Now Sanford Health clinics are getting calls from people with colds or other respiratory illnesses asking for a doctor’s note and a negative COVID-19 test before they can return to work.
“I’m sure it’s out of concern in the community,” said Dr. Mike Wilde, vice president and medical officer at Sanford USD Medical Center in Sioux Falls, South Dakota. But he would like to clear up some things.
COVID-19 testing requirements
First, COVID-19 tests are not available to anyone who wants one. Not yet, anyway.
“There are not many tests available in the U.S., and we need to reserve those for the most ill patients,” Dr. Wilde said.
To be tested, patients must meet high risk criteria and have a physician order. High risk criteria as defined by the Centers for Disease Control and Prevention are:
- Active lower respiratory symptoms — fever, cough, shortness of breath, sore throat, headache, and
- Contact with someone who has a confirmed COVID-19 diagnosis, or
- Recent travel to a Level 3 country as determined by the CDC
Sanford Health also prioritizes hospitalized patients with COVID-19 symptoms, older adults, and people of any age with underlying medical conditions that put them at risk.
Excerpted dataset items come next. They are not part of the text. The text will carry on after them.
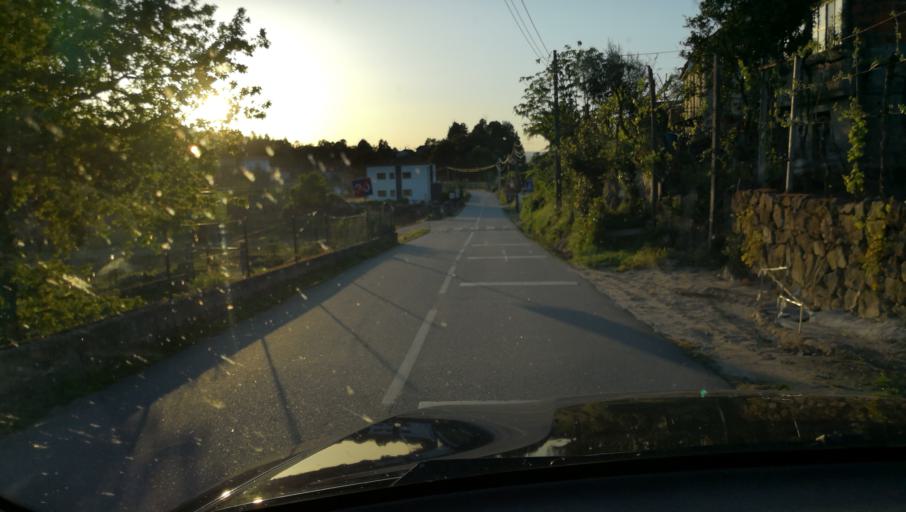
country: PT
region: Vila Real
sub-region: Mondim de Basto
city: Mondim de Basto
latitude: 41.4081
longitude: -7.9272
Learn more: Coronavirus testing at Sanford Health
Sanford Health has launched a test for the COVID-19 virus using an FDA-approved method under Emergency Use Authorization. Tests will be available at Sanford clinics and medical centers, and processed at the Sanford laboratory in Sioux Falls. Patients will receive results in 24-48 hours.
A note about doctors’ notes
Now, about that doctor’s note. Because of patient privacy laws, it can only contain certain information, Dr. Wilde said.
“We can’t tell an employer what a test result was,” he said.
As a result, clinics cannot provide return-to-work notes regarding COVID-19. Instead of requiring tests and notes, Dr. Wilde asks that employers follow CDC guidance on what to do when you’re sick and when to stop home isolation.
“If an employee is ill, have them stay home,” Dr. Wilde said. “It comes down to having symptoms and having the person self-isolate. (If you’re sick) don’t come into work, don’t go out in public, stay away from family members, especially those who are vulnerable, and practicing good hygiene.”